In [1]:
import torch
import torch.nn as nn
from torch.optim import AdamW, Adam, SGD
from torch.utils.data import DataLoader, random_split
from torch.optim.lr_scheduler import LambdaLR
import torch.nn.functional as F

import pandas as pd
from tqdm.auto import tqdm

In [2]:
from timeit import default_timer as timer
from torch.profiler import profile, record_function, ProfilerActivity

In [3]:
# Check device
device = "cuda" if torch.cuda.is_available() else "cpu"
device

'cuda'

# Utils Function

In [4]:
def print_train_time(start:float, end:float, device: torch.device = None):
    """print difference between start and end time"""
    total_time = end - start
    print(f"Train time on {device}: {total_time:.3f} seconds")
    return total_time

In [5]:
def accuracy_fn(y_true, y_pred):
    correct = torch.eq(y_true, y_pred).sum().item()
    acc = (correct / len(y_pred)) * 100
    return acc

In [6]:
def results(res: str):
    res_lst = res.split('\n')

    data = []
    for row in res_lst[3:-4]:
        row_split = [sp.strip() for sp in row[57:].split('  ') if sp != '']
        data.append(row_split)

    index = [l[:57].strip() for l in res_lst[3:-4]]

    head = [c.strip() for c in res_lst[1].strip().split('  ') if c != '']

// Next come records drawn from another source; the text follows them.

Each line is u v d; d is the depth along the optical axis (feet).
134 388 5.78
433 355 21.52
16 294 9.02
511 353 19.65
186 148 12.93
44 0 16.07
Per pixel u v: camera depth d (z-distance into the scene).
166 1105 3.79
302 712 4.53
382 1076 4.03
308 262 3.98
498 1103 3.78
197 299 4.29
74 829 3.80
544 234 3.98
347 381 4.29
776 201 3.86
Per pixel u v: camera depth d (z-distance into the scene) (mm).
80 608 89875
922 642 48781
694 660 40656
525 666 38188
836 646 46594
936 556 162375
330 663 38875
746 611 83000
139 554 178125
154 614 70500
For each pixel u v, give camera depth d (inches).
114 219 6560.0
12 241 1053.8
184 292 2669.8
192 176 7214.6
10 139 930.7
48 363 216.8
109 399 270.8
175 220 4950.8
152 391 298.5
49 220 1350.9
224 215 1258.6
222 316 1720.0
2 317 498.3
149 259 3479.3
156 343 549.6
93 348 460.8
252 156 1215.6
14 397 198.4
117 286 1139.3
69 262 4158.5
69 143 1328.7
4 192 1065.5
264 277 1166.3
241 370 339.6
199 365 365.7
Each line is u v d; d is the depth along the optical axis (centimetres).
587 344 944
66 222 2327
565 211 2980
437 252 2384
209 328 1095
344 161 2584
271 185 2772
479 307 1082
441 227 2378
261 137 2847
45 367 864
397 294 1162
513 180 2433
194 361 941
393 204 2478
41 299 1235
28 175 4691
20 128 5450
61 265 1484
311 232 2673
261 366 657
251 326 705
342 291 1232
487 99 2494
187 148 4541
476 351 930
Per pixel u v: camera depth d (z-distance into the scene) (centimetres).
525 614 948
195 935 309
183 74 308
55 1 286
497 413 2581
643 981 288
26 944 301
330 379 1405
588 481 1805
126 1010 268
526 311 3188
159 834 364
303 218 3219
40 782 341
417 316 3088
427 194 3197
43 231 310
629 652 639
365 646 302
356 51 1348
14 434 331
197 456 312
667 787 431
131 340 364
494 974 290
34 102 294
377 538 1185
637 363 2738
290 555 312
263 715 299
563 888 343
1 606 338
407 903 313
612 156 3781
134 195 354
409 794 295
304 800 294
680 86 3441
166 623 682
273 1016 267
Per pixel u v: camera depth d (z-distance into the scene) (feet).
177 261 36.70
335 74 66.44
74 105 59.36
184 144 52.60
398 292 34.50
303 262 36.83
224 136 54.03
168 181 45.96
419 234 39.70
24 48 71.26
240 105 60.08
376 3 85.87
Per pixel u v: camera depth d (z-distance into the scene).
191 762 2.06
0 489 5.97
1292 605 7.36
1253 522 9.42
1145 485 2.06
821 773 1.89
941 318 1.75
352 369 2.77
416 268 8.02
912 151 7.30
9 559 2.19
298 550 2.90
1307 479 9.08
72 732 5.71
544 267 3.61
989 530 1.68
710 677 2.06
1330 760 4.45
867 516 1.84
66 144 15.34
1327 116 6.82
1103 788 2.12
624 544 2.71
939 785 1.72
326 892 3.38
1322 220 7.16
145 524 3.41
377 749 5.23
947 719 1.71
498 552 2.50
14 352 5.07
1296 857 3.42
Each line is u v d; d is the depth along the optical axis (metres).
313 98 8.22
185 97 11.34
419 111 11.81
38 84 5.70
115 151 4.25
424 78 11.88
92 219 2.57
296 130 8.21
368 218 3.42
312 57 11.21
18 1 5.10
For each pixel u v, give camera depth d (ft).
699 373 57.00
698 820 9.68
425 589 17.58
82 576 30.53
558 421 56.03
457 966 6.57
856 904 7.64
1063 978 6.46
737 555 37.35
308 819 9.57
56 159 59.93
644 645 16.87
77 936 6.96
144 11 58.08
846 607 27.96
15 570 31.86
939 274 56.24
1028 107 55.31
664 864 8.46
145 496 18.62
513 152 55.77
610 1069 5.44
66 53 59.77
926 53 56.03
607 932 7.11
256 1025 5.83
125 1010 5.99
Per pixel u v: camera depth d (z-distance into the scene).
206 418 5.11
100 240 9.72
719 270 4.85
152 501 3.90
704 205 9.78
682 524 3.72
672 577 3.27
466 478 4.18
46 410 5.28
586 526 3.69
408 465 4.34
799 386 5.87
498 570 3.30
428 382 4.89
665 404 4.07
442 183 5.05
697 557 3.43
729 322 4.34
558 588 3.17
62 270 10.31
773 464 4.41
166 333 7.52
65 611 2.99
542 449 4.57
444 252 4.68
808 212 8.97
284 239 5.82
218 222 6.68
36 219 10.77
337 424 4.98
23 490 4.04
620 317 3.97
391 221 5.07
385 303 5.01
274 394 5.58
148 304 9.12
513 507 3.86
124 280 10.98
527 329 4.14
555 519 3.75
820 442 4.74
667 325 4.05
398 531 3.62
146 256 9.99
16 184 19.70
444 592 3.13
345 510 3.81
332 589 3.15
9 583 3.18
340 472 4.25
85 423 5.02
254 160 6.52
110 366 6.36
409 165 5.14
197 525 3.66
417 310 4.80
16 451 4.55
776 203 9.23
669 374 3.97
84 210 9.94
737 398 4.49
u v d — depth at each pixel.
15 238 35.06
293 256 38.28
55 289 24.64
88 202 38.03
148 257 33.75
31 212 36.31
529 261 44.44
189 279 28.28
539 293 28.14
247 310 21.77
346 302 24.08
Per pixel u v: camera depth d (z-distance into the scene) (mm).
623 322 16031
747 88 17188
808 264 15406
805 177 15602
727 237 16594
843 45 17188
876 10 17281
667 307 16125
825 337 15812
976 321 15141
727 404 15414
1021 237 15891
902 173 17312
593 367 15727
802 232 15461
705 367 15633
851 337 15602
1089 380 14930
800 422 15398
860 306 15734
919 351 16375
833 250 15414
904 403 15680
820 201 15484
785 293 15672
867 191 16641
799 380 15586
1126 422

    df = pd.DataFrame(data, columns=None)
    df.columns = head[1:]
    df.index = index

    return df

# Model CNN

In [7]:
from model import CNNModel
from training_function import train_step, test_step, accuracy_fn

# Data

In [8]:
import joblib
from torch.utils import data

In [9]:
train_data = 'train.jb'
valid_data = 'test.jb'

In [10]:
n_workers = 0
valid_steps = 1
save_steps = 50
epochs = 25

lr = 3e-05
batch_size = 128

In [11]:
train_x, train_y = joblib.load(train_data)
val_x, val_y = joblib.load(valid_data)

train_y, val_y = pd.get_dummies(train_y).values, pd.get_dummies(val_y).values

train_set = data.TensorDataset(torch.Tensor(train_x), torch.Tensor(train_y))
valid_set = data.TensorDataset(torch.Tensor(val_x), torch.Tensor(val_y))

In [12]:
train_x.shape, val_x.shape

((6900, 3, 500), (3477, 3, 500))

In [13]:
train_dataloader = DataLoader(
    train_set,
    batch_size=batch_size,
    shuffle=True,
    drop_last=True,
    num_workers=n_workers,
    pin_memory=True
  )

valid_dataloader = DataLoader(
    valid_set,
    batch_size=len(valid_set),
    num_workers=n_workers,
    drop_last=True,
    pin_memory=True
  )

train_dataloader_all = DataLoader(
    train_set,
    batch_size=len(train_set),
    shuffle=False,
    drop_last=True,
    num_workers=n_workers,
    pin_memory=True
  )

# Training Model

In [14]:
from sklearn.metrics import precision_recall_fscore_support
from sklearn.metrics import confusion_matrix
import numpy as np
import seaborn as sns
import matplotlib.pyplot as plt

In [15]:
def metrices(y_true, y_pred):
    # y_true is the ground truth labels
    # y_pred is the predicted labels

    cf_matrix = confusion_matrix(y_true, y_pred)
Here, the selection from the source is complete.